I'll assume this is:
Show
[tex]\dfrac{\sin 2a + \cos 2a}{2 \cos a + \sin a - 2(\cos ^3 a + \sin ^3 a)} = \csc a [/tex]
What a mess. Who comes up with these?
Somehow the whole thing has to factor so the numerator and denominator cancel and we're left with sin a in the denominator.
We have the sum of cubes so we'll probably need to know the factorization
[tex]x^3 + y^3 = (x + y) (x^2 - x y + y^2)[/tex]
Let's just start with the denominator and factor this way.
[tex]2 \cos a + \sin a - 2(\cos ^3 a + \sin ^3 a)[/tex]
[tex]= 2 \cos a + \sin a - 2(\cos a + \sin a)(\cos^2 a - \cos a \sin a + \sin ^2 a)[/tex]
[tex]= 2 \cos a + \sin a - 2(\cos a + \sin a)(1 - \cos a \sin a)[/tex]
[tex]= 2 \cos a + \sin a - 2\cos a-2 \sin a +2(\cos a + \sin a)\cos a \sin a[/tex]
[tex]= -\sin a +2(\cos a + \sin a)\cos a \sin a[/tex]

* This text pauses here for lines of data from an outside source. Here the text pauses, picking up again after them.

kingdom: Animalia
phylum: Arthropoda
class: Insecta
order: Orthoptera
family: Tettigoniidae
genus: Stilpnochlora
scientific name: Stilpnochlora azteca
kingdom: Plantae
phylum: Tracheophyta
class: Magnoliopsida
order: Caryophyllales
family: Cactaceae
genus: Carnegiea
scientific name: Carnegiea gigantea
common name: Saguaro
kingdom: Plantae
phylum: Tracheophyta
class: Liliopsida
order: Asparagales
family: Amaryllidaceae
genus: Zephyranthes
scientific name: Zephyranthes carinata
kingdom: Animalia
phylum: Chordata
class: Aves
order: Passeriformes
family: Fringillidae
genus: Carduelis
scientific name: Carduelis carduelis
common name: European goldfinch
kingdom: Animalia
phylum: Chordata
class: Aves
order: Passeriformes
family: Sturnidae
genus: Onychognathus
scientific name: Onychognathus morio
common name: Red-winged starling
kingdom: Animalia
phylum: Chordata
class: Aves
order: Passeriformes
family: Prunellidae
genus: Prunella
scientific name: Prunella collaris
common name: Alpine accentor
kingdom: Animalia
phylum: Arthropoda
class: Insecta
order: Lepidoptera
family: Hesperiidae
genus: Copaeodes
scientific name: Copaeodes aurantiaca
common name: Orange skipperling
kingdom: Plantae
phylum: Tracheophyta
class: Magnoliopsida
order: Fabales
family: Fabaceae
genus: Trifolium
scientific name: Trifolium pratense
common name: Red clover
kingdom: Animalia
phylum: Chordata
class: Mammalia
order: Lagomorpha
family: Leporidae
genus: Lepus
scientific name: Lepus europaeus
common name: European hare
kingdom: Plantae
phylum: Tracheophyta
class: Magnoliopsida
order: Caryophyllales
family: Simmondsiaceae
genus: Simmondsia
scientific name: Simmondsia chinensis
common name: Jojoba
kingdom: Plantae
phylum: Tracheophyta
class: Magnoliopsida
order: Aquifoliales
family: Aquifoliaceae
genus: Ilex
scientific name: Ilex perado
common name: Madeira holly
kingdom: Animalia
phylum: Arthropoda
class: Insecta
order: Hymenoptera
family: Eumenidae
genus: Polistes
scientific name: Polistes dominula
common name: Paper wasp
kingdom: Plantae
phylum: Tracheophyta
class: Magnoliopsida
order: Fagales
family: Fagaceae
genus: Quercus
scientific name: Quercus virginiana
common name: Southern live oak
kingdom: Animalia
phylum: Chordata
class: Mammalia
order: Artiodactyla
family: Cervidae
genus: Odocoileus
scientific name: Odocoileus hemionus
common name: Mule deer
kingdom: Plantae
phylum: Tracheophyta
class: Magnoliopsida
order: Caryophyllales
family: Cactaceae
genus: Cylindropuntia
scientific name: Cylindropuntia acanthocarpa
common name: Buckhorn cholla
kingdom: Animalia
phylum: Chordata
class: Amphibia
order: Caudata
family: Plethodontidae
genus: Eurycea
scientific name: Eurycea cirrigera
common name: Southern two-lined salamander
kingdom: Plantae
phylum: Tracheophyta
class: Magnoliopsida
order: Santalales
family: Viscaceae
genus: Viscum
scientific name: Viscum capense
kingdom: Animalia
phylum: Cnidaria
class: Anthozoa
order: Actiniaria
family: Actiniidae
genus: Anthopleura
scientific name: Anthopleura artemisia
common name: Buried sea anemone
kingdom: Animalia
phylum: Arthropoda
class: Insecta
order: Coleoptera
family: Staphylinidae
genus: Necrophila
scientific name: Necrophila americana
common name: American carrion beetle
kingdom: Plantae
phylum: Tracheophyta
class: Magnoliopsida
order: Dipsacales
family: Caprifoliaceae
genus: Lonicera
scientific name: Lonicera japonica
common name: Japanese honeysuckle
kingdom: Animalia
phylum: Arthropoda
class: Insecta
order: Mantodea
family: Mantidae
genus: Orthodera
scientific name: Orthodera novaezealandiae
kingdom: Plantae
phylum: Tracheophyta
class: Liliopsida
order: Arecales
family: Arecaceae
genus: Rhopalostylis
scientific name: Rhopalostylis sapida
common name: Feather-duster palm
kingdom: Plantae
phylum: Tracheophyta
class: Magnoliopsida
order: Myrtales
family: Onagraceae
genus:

[tex]= \sin a (-1 + 2 \cos a(\cos a + \sin a))[/tex]
[tex]= \sin a(2 \cos^2 a - 1 + 2 \sin a \cos a)[/tex]
We recognize the double angle formulas,
[tex]= \sin a(\cos 2a + \sin 2a)[/tex]
So
[tex]\dfrac{\sin 2a + \cos 2a}{2 \cos a + \sin a - 2(\cos ^3 a + \sin ^3 a)}[/tex]
[tex]=\dfrac{\sin 2a + \cos 2a}{ \sin a(\cos 2a + \sin 2a)}[/tex]
[tex]=\dfrac{1}{\sin a}[/tex]
[tex]=\csc a \quad\checkmark[/tex]
Phew.